Very, very nice! I love the circle fleece! I have quite a few hammocks in it for my ratties.


----------



## Hippy (Jul 23, 2007)

Where did you get your coated mesh? Im thinking of making a cage but I want small coated mesh but cant find any. :[


----------



## silverynitrate (Apr 30, 2007)

Hippy said:


> Where did you get your coated mesh? Im thinking of making a cage but I want small coated mesh but cant find any. :[


After I finished making mine I ran into some at my hardware store.


----------



## JennieLove (Jan 2, 2007)

Hippy said:


> Where did you get your coated mesh? Im thinking of making a cage but I want small coated mesh but cant find any. :[


I didnt but it like that. I used Kid Safe Enamle for metals. 



Night said:


> Very, very nice! I love the circle fleece! I have quite a few hammocks in it for my ratties.


Thanks I was going to do each level a different pattern but I ended up with extra material so I just did both bottoms like this. Hehe. They are actually home made mats! I cut out a cardboard the size of each level wraped it in the fabric and again with a heavy duty plastic and put kitchen grip to the bottom! They work great and are super easy to clean.


----------



## Meghan (Jul 31, 2007)

I have a 25gal glass long tank for Ollie,but I might be getting a new one in a week or less.


----------



## :Ash: (Feb 25, 2007)

waffle said:


> my rats are in a huge glass tanks with bedding on the bottom.
> after looking around the forum it looks like everyone else has wire cages, am i doing something wrong?
> i keep them very clean!


No you're not doing anything wrong. My girls have a 10 gallon tank with bedding then a large topper. As long as they have proper air circulation they'll be fine. :wink:


----------



## JennieLove (Jan 2, 2007)

NO nothing wrong, but If your going to keep your rats in a tank I would sugguest something like 20+ gal w/topper. I really cant even see one adult rat in a 10 gal w/topper, but if they are just babies for now I wouldnt see a porb with it; Keep it VERY clean though! When I used to use a tank I had a 50gal with a home made 3 story topper. I switched to a cage when my BF got his Bearded Dragon and he baught me the cage I have now, but we added another 3 ft to that cage.


----------



## Kimmiekins (Apr 14, 2007)

VERY short term, I suppose a baby rat would be alright with a 10 gal. with topper, but long term or for adult rats, it's way too small, topper or not.
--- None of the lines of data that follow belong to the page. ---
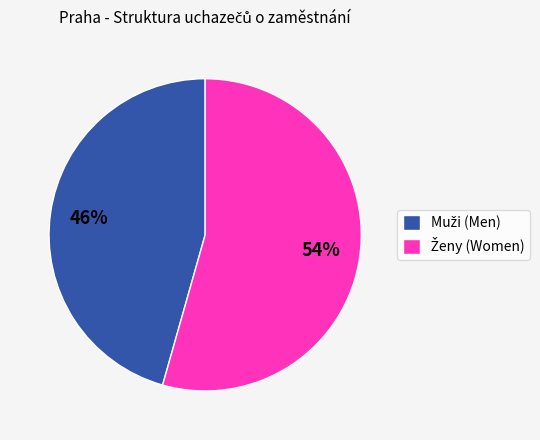

Is there a majority slice in this chart?

Yes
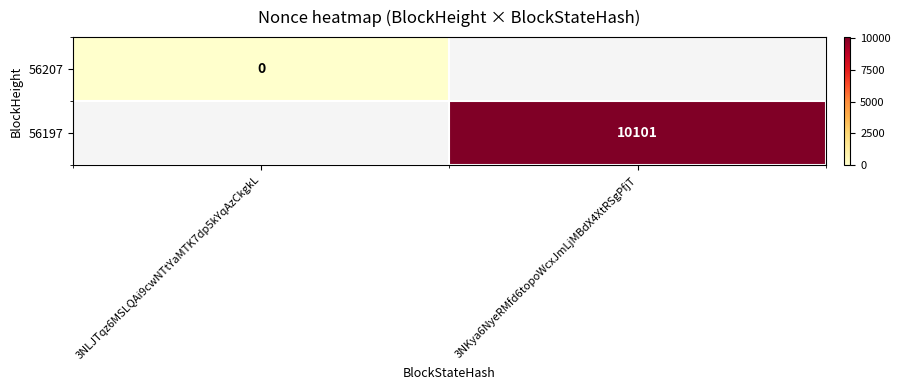

The value of 56197 at 3NKya6NyeRMfd6topoWcxJmLjMBdX4XtRSgPfjT is 10101. True or false?

True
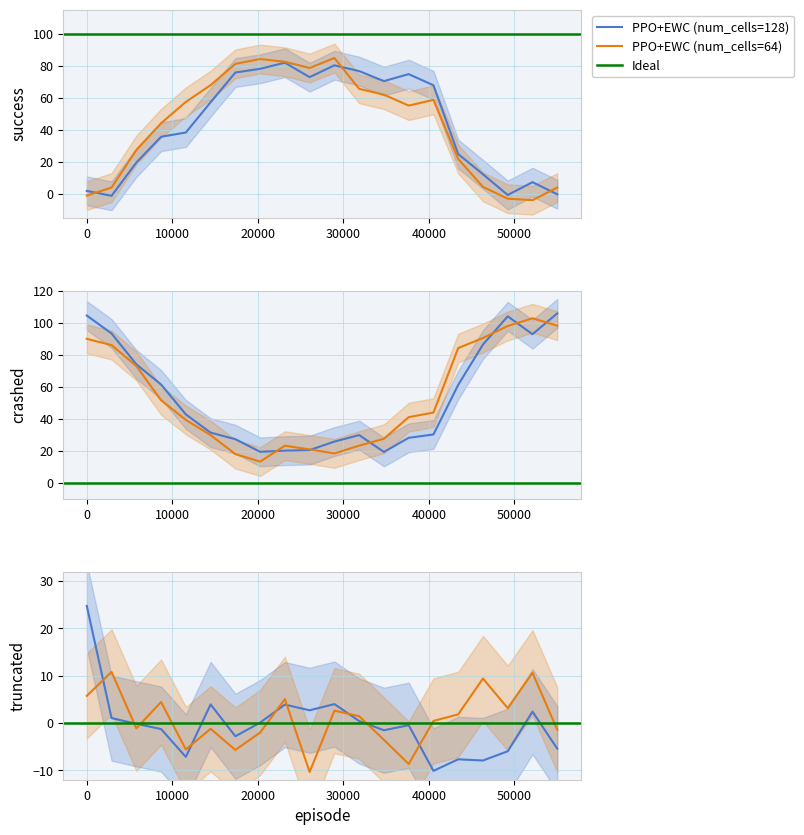

True or false: success_64 has a value of 88.5 at 4.

False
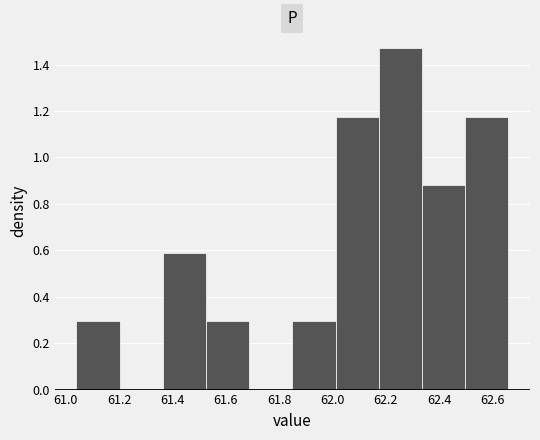

How tall is the bar that spans 61.040 to 61.202 on the x-axis? Neither the bar edges nor the heights are printed on the chart, so give them approximately, as read against the axes.

0.30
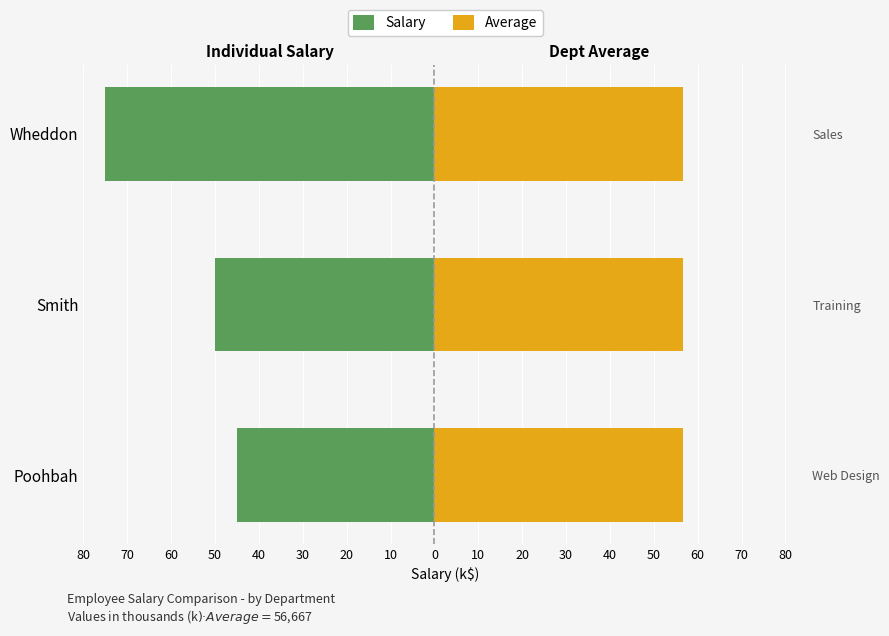

What are all the series names shown in the legend?

Salary, Average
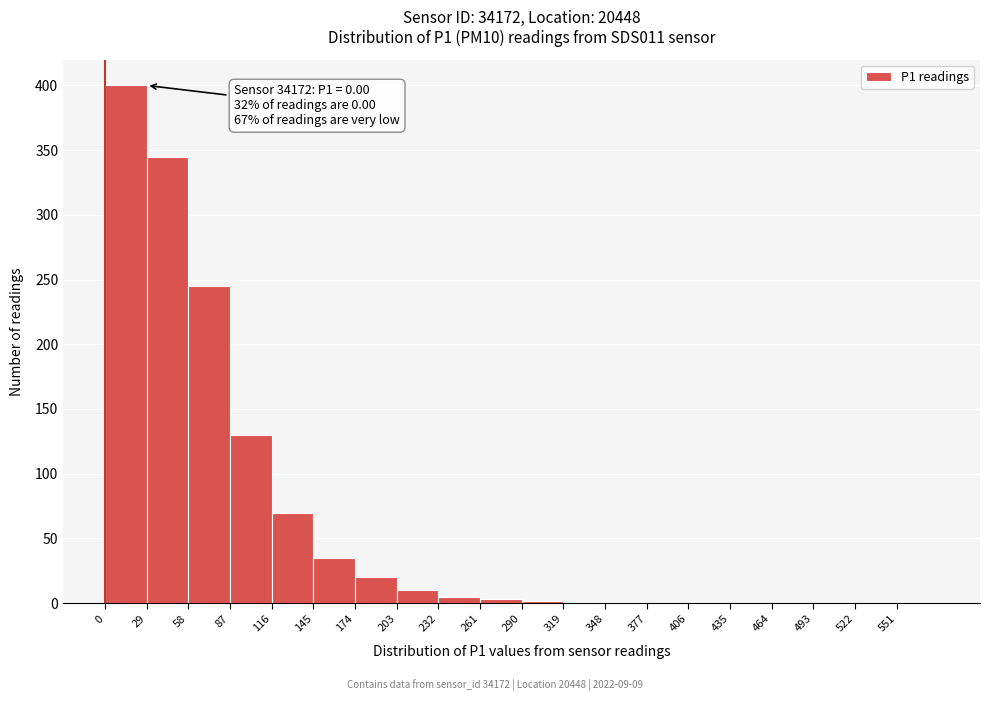

Which range on the x-axis has the tallest bar?

0 to 29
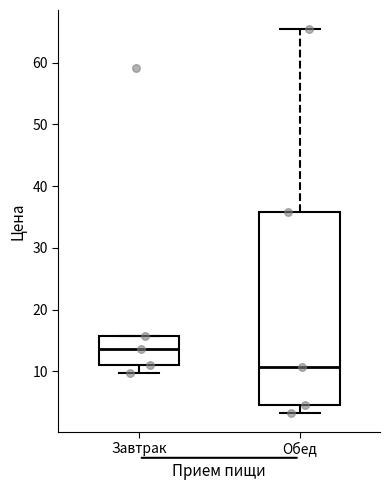

Reading left to right, transcribe this box plot: for each box, give where its median line is, the range the box spans, and where its two whiskers end, as read against the y-axis. The values are not printed on the chart, so give them approximately, as read against the axis.

Завтрак: median 14, box 11 to 16, whiskers 10 to 16
Обед: median 11, box 5 to 36, whiskers 3 to 65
Also, even with a topper, the circulation in the tank will be the same as if it just had a mesh lid. The circulation in the tank doesn't change... It's never too good, and there is always a problem with ammonia buildup. Daily cleanings are needed for tank use.

I much agree - If you must use a tank, at LEAST 20 gal., but preferably much larger then that.


----------



## PrincessPeep (Aug 19, 2007)

wait for a glass tank you have to clean it everyday?


----------



## Poppyseed (Feb 1, 2007)

Yeah, glass tanks build up amonia like crazy which HURTS rats lungs. Rats have VERY sensitive lungs and it is incredibly bad for them to be in a glass tank. Hence why you have to clean it daily, to prevent amonia build up. Wire cages are great as they have WAAAY better ventilation and you don't have to clean it nearly as often.

You have to spot clean cages daily anyway, especially if your rats aren't litter trained.


----------



## JoshDeMott2010 (Aug 25, 2007)

i never had many ammonia probs with my rats in the past and i clean when i notice the bedding getting noticably dirty. I made a huge wire cage for the males. Im makign one for the females soon this is preferably what im gonna use from now on.


----------